Questions on the material
1. List every person named in the photography news roundup below.
2. Translate this sentence from the photography news roundup into Spanish: "Rob Coates sent us the link to this amazing video of 30 days in the life of a container ship."

First up, apologies for the absolutely awful audio quality.
We really need to get Glynn onto a wired internet connection!
This week, a Japanese artist layers 100s of photos taken over time to produce stunning multidimensional landscapes. Kind of a new take on the timelapse.
If you got yourself a new iPhone, you’ll probably want to convert some of those .heic images to .jpg, and thankfully, this site will help with that.
Steve Peters liked this article about the rise of iPhone credits in commercial photography, and what this means for photographers.
He also told us about Nikon being in the spotlight over sexism row,
we are NOT mentioning this,
Nikon is making a full-frame mirrorless camera,
and the NYC photographer who lost the only copy of wedding photos on subway.
Rob Coates sent us the link to this amazing video of 30 days in the life of a container ship.
Lior wrote in to set me straight (again) about 10 stop filters.

Source material
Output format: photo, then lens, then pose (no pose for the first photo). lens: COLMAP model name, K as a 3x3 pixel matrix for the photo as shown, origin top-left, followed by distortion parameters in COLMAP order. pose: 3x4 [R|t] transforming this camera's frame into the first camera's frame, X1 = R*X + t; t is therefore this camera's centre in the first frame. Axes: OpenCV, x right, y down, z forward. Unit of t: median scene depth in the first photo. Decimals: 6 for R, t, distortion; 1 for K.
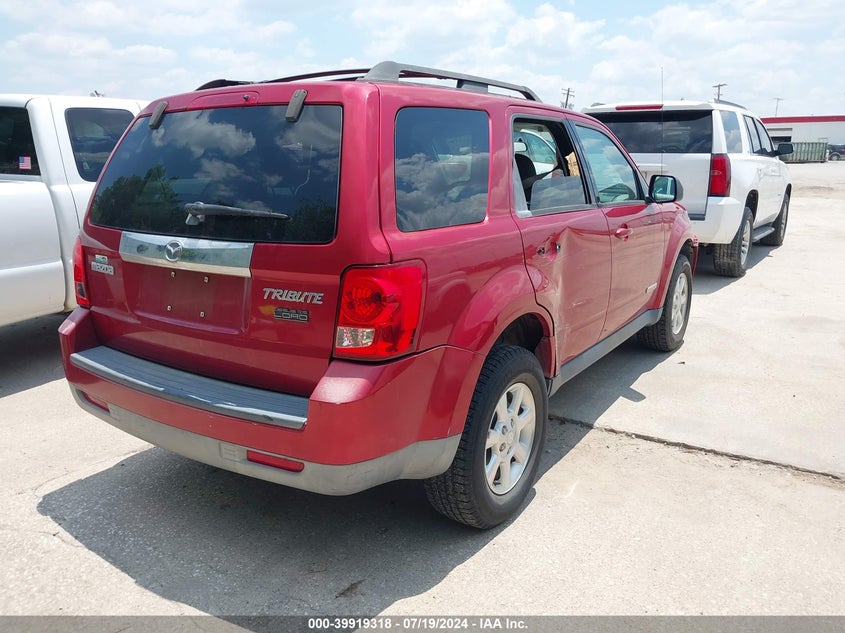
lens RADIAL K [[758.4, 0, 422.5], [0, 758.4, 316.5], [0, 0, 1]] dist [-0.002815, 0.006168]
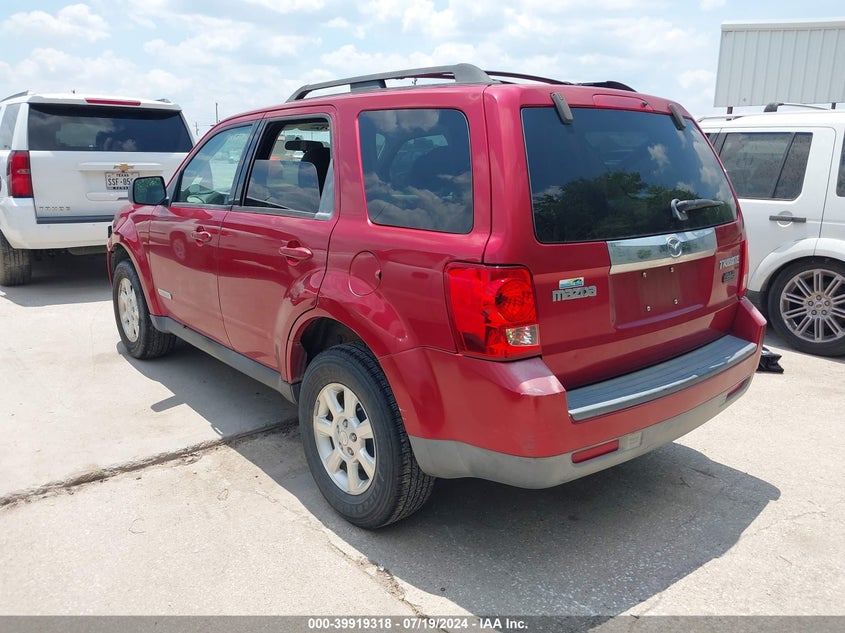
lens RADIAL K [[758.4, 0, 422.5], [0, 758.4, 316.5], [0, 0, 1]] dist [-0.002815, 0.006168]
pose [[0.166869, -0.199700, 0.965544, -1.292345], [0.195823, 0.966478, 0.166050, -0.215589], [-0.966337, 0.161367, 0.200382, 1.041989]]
---
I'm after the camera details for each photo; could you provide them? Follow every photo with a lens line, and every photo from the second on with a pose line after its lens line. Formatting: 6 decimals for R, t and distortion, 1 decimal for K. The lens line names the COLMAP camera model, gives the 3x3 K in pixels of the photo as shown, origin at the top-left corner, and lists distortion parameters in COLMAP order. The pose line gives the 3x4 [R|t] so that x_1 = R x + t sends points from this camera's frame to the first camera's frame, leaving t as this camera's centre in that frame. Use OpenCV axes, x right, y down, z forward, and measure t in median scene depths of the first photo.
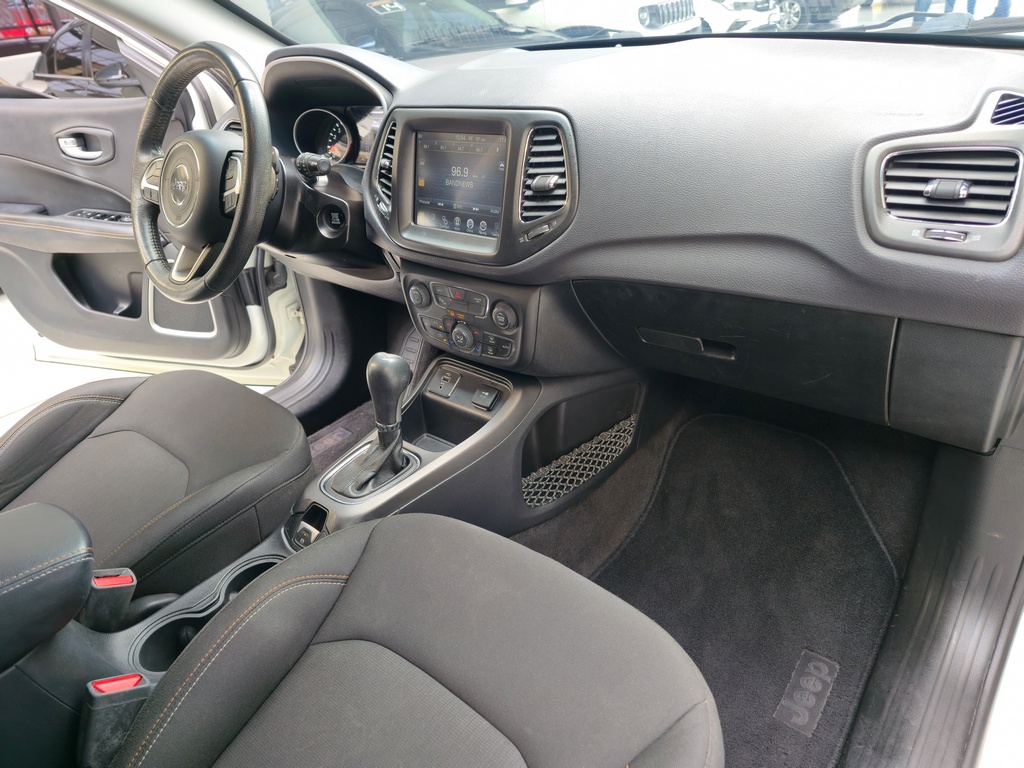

Answers per task
1. Glynn, Steve Peters, Rob Coates, Lior

2. Rob Coates nos envió el enlace a este increíble video de 30 días en la vida de un buque portacontenedores.